**TO DO:** Return the entries exactly. Images are not part of the copy.

(DATA IN THIS EXERCISE Opens)

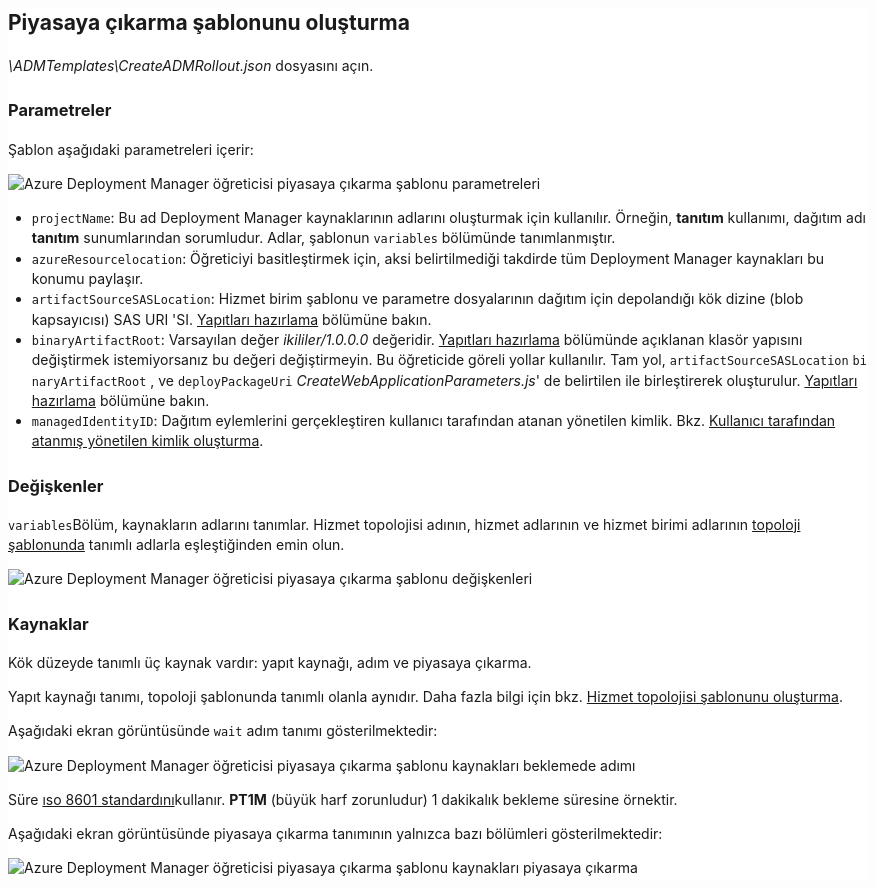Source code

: ## <a name="create-the-rollout-template"></a>Piyasaya çıkarma şablonunu oluşturma

_\ADMTemplates\CreateADMRollout.json_ dosyasını açın.

### <a name="the-parameters"></a>Parametreler

Şablon aşağıdaki parametreleri içerir:

![Azure Deployment Manager öğreticisi piyasaya çıkarma şablonu parametreleri](./media/deployment-manager-tutorial/azure-deployment-manager-tutorial-rollout-template-parameters.png)

* `projectName`: Bu ad Deployment Manager kaynaklarının adlarını oluşturmak için kullanılır. Örneğin, **tanıtım** kullanımı, dağıtım adı **tanıtım** sunumlarından sorumludur. Adlar, şablonun `variables` bölümünde tanımlanmıştır.
* `azureResourcelocation`: Öğreticiyi basitleştirmek için, aksi belirtilmediği takdirde tüm Deployment Manager kaynakları bu konumu paylaşır.
* `artifactSourceSASLocation`: Hizmet birim şablonu ve parametre dosyalarının dağıtım için depolandığı kök dizine (blob kapsayıcısı) SAS URI 'SI. [Yapıtları hazırlama](#prepare-the-artifacts) bölümüne bakın.
* `binaryArtifactRoot`: Varsayılan değer _ikililer/1.0.0.0_ değeridir. [Yapıtları hazırlama](#prepare-the-artifacts) bölümünde açıklanan klasör yapısını değiştirmek istemiyorsanız bu değeri değiştirmeyin. Bu öğreticide göreli yollar kullanılır. Tam yol, `artifactSourceSASLocation` `binaryArtifactRoot` , ve `deployPackageUri` _CreateWebApplicationParameters.js_' de belirtilen ile birleştirerek oluşturulur. [Yapıtları hazırlama](#prepare-the-artifacts) bölümüne bakın.
* `managedIdentityID`: Dağıtım eylemlerini gerçekleştiren kullanıcı tarafından atanan yönetilen kimlik. Bkz. [Kullanıcı tarafından atanmış yönetilen kimlik oluşturma](#create-the-user-assigned-managed-identity).

### <a name="the-variables"></a>Değişkenler

`variables`Bölüm, kaynakların adlarını tanımlar. Hizmet topolojisi adının, hizmet adlarının ve hizmet birimi adlarının [topoloji şablonunda](#create-the-service-topology-template) tanımlı adlarla eşleştiğinden emin olun.

![Azure Deployment Manager öğreticisi piyasaya çıkarma şablonu değişkenleri](./media/deployment-manager-tutorial/azure-deployment-manager-tutorial-rollout-template-variables.png)

### <a name="the-resources"></a>Kaynaklar

Kök düzeyde tanımlı üç kaynak vardır: yapıt kaynağı, adım ve piyasaya çıkarma.

Yapıt kaynağı tanımı, topoloji şablonunda tanımlı olanla aynıdır. Daha fazla bilgi için bkz. [Hizmet topolojisi şablonunu oluşturma](#create-the-service-topology-template).

Aşağıdaki ekran görüntüsünde `wait` adım tanımı gösterilmektedir:

![Azure Deployment Manager öğreticisi piyasaya çıkarma şablonu kaynakları beklemede adımı](./media/deployment-manager-tutorial/azure-deployment-manager-tutorial-rollout-template-resources-wait-step.png)

Süre [ıso 8601 standardını](https://en.wikipedia.org/wiki/ISO_8601#Durations)kullanır. **PT1M** (büyük harf zorunludur) 1 dakikalık bekleme süresine örnektir.

Aşağıdaki ekran görüntüsünde piyasaya çıkarma tanımının yalnızca bazı bölümleri gösterilmektedir:

![Azure Deployment Manager öğreticisi piyasaya çıkarma şablonu kaynakları piyasaya çıkarma](./media/deployment-manager-tutorial/azure-deployment-manager-tutorial-rollout-template-resources-rollout.png)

(DATA IN THIS EXERCISE Closes)

**EXERCISE SOLUTION:**
Source code

: ## <a name="create-the-rollout-template"></a>Piyasaya çıkarma şablonunu oluşturma

_\ADMTemplates\CreateADMRollout.json_ dosyasını açın.

### <a name="the-parameters"></a>Parametreler

Şablon aşağıdaki parametreleri içerir:

![Azure Deployment Manager öğreticisi piyasaya çıkarma şablonu parametreleri](./media/deployment-manager-tutorial/azure-deployment-manager-tutorial-rollout-template-parameters.png)

* `projectName`: Bu ad Deployment Manager kaynaklarının adlarını oluşturmak için kullanılır. Örneğin, **tanıtım** kullanımı, dağıtım adı **tanıtım** sunumlarından sorumludur. Adlar, şablonun `variables` bölümünde tanımlanmıştır.
* `azureResourcelocation`: Öğreticiyi basitleştirmek için, aksi belirtilmediği takdirde tüm Deployment Manager kaynakları bu konumu paylaşır.
* `artifactSourceSASLocation`: Hizmet birim şablonu ve parametre dosyalarının dağıtım için depolandığı kök dizine (blob kapsayıcısı) SAS URI 'SI. [Yapıtları hazırlama](#prepare-the-artifacts) bölümüne bakın.
* `binaryArtifactRoot`: Varsayılan değer _ikililer/1.0.0.0_ değeridir. [Yapıtları hazırlama](#prepare-the-artifacts) bölümünde açıklanan klasör yapısını değiştirmek istemiyorsanız bu değeri değiştirmeyin. Bu öğreticide göreli yollar kullanılır. Tam yol, `artifactSourceSASLocation` `binaryArtifactRoot` , ve `deployPackageUri` _CreateWebApplicationParameters.js_' de belirtilen ile birleştirerek oluşturulur. [Yapıtları hazırlama](#prepare-the-artifacts) bölümüne bakın.
* `managedIdentityID`: Dağıtım eylemlerini gerçekleştiren kullanıcı tarafından atanan yönetilen kimlik. Bkz. [Kullanıcı tarafından atanmış yönetilen kimlik oluşturma](#create-the-user-assigned-managed-identity).

### <a name="the-variables"></a>Değişkenler

`variables`Bölüm, kaynakların adlarını tanımlar. Hizmet topolojisi adının, hizmet adlarının ve hizmet birimi adlarının [topoloji şablonunda](#create-the-service-topology-template) tanımlı adlarla eşleştiğinden emin olun.

![Azure Deployment Manager öğreticisi piyasaya çıkarma şablonu değişkenleri](./media/deployment-manager-tutorial/azure-deployment-manager-tutorial-rollout-template-variables.png)

### <a name="the-resources"></a>Kaynaklar

Kök düzeyde tanımlı üç kaynak vardır: yapıt kaynağı, adım ve piyasaya çıkarma.

Yapıt kaynağı tanımı, topoloji şablonunda tanımlı olanla aynıdır. Daha fazla bilgi için bkz. [Hizmet topolojisi şablonunu oluşturma](#create-the-service-topology-template).

Aşağıdaki ekran görüntüsünde `wait` adım tanımı gösterilmektedir:

![Azure Deployment Manager öğreticisi piyasaya çıkarma şablonu kaynakları beklemede adımı](./media/deployment-manager-tutorial/azure-deployment-manager-tutorial-rollout-template-resources-wait-step.png)

Süre [ıso 8601 standardını](https://en.wikipedia.org/wiki/ISO_8601#Durations)kullanır. **PT1M** (büyük harf zorunludur) 1 dakikalık bekleme süresine örnektir.

Aşağıdaki ekran görüntüsünde piyasaya çıkarma tanımının yalnızca bazı bölümleri gösterilmektedir:

![Azure Deployment Manager öğreticisi piyasaya çıkarma şablonu kaynakları piyasaya çıkarma](./media/deployment-manager-tutorial/azure-deployment-manager-tutorial-rollout-template-resources-rollout.png)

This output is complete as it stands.